All this changed in the pro-market revolution that swept the west in the 1980s. The individual was held responsible for their outcomes in life, and the most efficient way to solve problems – including the puzzle of retirement savings – was for people to make their own private investments in the free market. Risks were shifted onto individuals. Firms felt less responsibility to their staff, and cut back their corporate pensions. Many got out of the game altogether, and the remaining players shifted away from relatively generous “defined benefit” schemes, based on the employee’s final salary and length of service, and towards less generous “defined contribution” schemes, based more on the employees’ own savings.
It made intuitive sense, then, that as corporate pensions declined, their former recipients started searching for another source of retirement income, and looked to real estate as their saviour. But did the data back this up?
The answer, according to the data I’ve compiled, is a tentative yes. Immediately obvious is the decline in the average value of private pension wealth from 1990 onwards, and the even greater increase in property investment wealth. (In both cases, the total dollar value invested in each category has been divided by the New Zealand population, and adjusted for inflation.) From 2008 onwards, Kiwisaver emerges as a third source of retirement income; a classic “Third Way” policy, it is both individualistic and communitarian, relying essentially on the individual’s contributions but bolstered by state top-ups.
Caveats to this analysis abound, however.
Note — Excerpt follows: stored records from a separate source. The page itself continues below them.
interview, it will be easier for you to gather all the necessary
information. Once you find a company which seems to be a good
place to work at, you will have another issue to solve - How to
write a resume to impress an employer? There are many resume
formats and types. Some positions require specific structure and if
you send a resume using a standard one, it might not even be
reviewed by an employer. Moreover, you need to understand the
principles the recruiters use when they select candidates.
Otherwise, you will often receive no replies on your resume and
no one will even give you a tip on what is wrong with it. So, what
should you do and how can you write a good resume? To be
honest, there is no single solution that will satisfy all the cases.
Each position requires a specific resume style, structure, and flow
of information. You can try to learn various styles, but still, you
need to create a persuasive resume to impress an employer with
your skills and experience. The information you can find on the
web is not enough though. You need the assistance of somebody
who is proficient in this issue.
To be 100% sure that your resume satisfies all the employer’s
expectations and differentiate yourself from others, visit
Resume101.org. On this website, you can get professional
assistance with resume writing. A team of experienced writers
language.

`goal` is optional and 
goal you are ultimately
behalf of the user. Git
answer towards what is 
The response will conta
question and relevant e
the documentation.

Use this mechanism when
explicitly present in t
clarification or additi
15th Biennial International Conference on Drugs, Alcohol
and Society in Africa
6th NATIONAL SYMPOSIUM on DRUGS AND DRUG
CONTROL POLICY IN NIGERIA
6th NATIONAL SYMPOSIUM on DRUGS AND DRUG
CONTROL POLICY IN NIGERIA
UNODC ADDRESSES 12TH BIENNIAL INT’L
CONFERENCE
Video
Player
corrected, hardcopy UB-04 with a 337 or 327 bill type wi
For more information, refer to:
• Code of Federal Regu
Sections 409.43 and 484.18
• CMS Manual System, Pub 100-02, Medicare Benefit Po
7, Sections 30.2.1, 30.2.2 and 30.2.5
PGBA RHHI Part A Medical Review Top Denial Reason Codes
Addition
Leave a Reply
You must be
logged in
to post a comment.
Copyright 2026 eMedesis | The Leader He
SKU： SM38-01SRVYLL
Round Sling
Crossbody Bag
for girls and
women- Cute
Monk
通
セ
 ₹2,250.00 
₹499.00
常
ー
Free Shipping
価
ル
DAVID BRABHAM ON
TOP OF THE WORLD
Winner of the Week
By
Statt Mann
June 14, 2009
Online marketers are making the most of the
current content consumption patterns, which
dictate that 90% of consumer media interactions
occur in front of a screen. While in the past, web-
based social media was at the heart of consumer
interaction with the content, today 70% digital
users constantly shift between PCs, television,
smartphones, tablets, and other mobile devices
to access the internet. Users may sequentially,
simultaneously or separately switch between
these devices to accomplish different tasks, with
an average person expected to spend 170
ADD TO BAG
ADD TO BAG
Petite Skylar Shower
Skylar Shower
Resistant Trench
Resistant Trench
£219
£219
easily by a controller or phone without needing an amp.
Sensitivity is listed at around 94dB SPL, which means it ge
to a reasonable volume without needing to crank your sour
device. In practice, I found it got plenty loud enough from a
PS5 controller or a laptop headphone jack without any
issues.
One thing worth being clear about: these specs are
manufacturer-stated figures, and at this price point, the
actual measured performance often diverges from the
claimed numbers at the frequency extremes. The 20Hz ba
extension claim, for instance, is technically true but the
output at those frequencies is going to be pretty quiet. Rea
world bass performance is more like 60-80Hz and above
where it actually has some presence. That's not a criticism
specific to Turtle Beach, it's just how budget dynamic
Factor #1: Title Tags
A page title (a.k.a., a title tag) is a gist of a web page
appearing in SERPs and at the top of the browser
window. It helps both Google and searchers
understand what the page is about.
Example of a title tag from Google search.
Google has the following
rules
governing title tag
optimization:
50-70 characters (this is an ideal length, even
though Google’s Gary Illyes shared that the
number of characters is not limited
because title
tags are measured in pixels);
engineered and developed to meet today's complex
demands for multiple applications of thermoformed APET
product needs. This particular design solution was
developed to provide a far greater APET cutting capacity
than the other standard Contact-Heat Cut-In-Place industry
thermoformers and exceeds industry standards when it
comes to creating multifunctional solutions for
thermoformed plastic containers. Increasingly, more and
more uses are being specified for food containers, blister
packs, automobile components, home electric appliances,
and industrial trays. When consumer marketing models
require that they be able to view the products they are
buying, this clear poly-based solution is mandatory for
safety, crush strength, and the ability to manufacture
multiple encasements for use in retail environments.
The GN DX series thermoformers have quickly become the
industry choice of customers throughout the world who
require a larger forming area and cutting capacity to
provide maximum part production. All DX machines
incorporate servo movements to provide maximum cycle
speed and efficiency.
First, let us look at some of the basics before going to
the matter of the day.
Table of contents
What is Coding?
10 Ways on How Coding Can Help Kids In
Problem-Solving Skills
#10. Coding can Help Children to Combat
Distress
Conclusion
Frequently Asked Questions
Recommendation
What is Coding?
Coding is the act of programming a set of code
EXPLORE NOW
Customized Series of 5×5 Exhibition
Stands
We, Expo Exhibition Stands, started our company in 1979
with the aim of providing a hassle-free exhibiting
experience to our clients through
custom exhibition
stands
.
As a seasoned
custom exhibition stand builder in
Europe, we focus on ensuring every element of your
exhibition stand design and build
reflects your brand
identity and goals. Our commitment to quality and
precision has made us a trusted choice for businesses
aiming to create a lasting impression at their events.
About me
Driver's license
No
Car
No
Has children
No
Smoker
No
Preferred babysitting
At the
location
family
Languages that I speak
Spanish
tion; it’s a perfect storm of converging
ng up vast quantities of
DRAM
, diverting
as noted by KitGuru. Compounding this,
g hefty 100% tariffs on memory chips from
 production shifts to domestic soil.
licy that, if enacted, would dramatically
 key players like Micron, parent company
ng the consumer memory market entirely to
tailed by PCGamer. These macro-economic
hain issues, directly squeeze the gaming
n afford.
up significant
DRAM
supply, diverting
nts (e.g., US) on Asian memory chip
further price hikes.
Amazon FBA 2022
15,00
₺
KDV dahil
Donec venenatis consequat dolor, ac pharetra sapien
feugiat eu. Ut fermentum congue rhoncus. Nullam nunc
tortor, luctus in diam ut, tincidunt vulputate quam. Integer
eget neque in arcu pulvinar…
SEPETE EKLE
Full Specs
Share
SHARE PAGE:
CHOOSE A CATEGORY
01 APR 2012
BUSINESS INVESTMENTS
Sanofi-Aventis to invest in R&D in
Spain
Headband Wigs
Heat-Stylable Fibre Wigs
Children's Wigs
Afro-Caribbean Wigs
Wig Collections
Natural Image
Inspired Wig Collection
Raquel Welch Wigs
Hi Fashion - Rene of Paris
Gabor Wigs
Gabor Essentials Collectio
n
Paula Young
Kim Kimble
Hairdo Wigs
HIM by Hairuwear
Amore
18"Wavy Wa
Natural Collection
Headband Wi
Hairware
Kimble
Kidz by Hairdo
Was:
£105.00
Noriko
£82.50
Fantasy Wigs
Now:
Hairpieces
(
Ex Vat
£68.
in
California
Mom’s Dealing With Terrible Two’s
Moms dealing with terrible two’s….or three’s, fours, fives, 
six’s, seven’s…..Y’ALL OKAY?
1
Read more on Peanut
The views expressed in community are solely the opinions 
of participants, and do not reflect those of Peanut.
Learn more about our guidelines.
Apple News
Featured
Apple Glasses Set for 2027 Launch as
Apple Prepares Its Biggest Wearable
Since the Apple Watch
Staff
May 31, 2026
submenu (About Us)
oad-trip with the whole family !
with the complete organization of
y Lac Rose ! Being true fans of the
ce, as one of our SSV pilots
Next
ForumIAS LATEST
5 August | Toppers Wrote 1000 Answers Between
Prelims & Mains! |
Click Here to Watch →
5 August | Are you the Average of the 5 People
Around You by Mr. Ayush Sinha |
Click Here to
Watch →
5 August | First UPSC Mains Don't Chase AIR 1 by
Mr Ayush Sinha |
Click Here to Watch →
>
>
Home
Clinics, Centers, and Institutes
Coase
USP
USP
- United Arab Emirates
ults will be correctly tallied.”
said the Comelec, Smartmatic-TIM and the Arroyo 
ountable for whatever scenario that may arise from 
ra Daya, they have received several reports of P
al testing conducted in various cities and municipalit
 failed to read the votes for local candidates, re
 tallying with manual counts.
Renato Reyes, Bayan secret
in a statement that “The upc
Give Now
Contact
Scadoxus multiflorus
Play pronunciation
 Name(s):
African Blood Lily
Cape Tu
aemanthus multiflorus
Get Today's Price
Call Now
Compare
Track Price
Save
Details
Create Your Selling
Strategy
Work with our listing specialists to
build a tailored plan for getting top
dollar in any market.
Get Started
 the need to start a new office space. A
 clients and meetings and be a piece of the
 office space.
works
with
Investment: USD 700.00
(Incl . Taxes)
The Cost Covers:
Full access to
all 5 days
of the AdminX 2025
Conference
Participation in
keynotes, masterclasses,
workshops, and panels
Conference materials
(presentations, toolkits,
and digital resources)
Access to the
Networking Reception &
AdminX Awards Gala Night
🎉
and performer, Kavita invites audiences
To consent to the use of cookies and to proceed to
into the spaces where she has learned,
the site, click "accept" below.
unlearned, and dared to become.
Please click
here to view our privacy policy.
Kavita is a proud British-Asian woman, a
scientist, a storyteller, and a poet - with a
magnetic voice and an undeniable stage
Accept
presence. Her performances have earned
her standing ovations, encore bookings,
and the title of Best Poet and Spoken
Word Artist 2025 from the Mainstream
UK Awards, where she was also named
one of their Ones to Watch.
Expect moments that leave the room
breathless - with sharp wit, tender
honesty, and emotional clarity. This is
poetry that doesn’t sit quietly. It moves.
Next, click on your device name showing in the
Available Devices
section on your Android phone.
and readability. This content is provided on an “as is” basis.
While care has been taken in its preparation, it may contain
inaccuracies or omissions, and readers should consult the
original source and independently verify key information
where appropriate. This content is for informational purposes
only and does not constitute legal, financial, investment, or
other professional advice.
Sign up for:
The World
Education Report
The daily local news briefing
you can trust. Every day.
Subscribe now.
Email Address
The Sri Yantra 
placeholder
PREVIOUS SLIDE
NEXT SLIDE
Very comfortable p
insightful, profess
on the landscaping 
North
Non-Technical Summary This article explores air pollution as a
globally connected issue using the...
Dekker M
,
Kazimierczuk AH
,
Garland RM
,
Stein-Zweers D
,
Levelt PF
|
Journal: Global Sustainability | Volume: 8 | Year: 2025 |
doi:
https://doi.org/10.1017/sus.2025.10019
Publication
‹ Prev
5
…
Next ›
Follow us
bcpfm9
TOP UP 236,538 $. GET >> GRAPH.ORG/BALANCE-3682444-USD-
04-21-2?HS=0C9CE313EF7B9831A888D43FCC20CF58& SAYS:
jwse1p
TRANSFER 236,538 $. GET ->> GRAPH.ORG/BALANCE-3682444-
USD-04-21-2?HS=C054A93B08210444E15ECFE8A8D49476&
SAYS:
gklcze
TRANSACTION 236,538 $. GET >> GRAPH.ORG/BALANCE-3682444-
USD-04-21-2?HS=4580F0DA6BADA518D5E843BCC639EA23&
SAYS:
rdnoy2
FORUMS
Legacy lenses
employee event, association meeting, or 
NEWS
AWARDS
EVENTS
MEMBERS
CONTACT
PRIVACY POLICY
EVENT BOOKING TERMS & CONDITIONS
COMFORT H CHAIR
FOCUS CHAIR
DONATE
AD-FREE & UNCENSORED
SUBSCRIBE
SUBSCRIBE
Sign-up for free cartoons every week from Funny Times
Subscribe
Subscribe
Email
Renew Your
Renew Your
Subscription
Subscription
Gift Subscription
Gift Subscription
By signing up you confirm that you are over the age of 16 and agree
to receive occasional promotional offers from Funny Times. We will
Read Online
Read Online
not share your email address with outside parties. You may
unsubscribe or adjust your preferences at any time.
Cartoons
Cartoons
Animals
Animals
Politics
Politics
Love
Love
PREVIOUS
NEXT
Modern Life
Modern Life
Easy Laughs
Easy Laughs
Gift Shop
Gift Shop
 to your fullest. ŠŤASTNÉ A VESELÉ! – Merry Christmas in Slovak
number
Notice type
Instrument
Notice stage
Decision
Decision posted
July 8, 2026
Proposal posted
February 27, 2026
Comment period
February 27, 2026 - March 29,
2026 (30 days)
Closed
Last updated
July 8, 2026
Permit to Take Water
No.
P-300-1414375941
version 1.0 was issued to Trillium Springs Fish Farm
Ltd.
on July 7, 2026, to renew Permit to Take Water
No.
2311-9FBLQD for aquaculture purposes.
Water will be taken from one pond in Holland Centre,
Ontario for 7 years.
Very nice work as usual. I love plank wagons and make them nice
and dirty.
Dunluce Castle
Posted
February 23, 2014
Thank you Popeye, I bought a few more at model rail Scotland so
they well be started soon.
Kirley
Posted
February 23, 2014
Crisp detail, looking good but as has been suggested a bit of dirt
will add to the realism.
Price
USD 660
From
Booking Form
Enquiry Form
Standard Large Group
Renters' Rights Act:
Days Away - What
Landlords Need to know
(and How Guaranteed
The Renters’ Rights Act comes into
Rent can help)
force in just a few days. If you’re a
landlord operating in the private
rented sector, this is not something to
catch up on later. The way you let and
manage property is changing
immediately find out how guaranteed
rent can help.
Correlation is famously not causation: corporate pensions might have declined, and property investment risen, for unrelated reasons. The housing market has been radically changed since the 1980s, in ways that have nothing to do with retirement per se: think about the decline in house-building volumes, the sale of state housing, the more general retreat of the state from subsidising first homes and mortgages, the creation of tax advantages for property investment, and the much wider trend for the “financialisation” of housing. We have no way of knowing how much investment property has a specific retirement focus.
The data assembled here are also seriously partial, pieced together from multiple different surveys and laced with all kinds of gaps and assumptions. (Individuals’ entitlement to New Zealand Superannuation could, for instance, be rolled into an estimated lump sum, and charted as another form of “wealth”.) This should be seen as a first, rapid pass at answering a crucial question, rather than a definitive answer.
Even if the data could be corroborated, a further puzzle presents itself. Why, if middling and well-off New Zealanders wanted another source of retirement income, did they turn to rental property and not, say, the stockmarket? The tax advantages for housing offer one simple answer. Another is located in this country’s appallingly low levels of financial literacy. Housing is easy to understand; financial investments seem complex and scary.
There is also a justifiable sense that non-housing investments are not as well-regulated as they might be. All financial sectors experience occasional crises, but New Zealand’s are especially severe: our 1987 stockmarket crash was a particularly brutal version of the type, and throughout the 2000s our regulators were having a pleasant snooze while finance companies engaged in the risk-taking behaviour that eventually saw them collapse en masse, taking $3bn in people’s savings with them.
In this light, property investment looks a far safer bet. So if the country is to end its over-investment in housing, build up its export sector – and, potentially, introduce a capital gains tax – it may need to provide alternative retirement options, whether that means leaning more heavily on Kiwisaver, or something else. And that, in turn, may require steps to make financial investment safer. One of the most unexpected roots of the housing crisis, in short, may be our failures in financial regulation.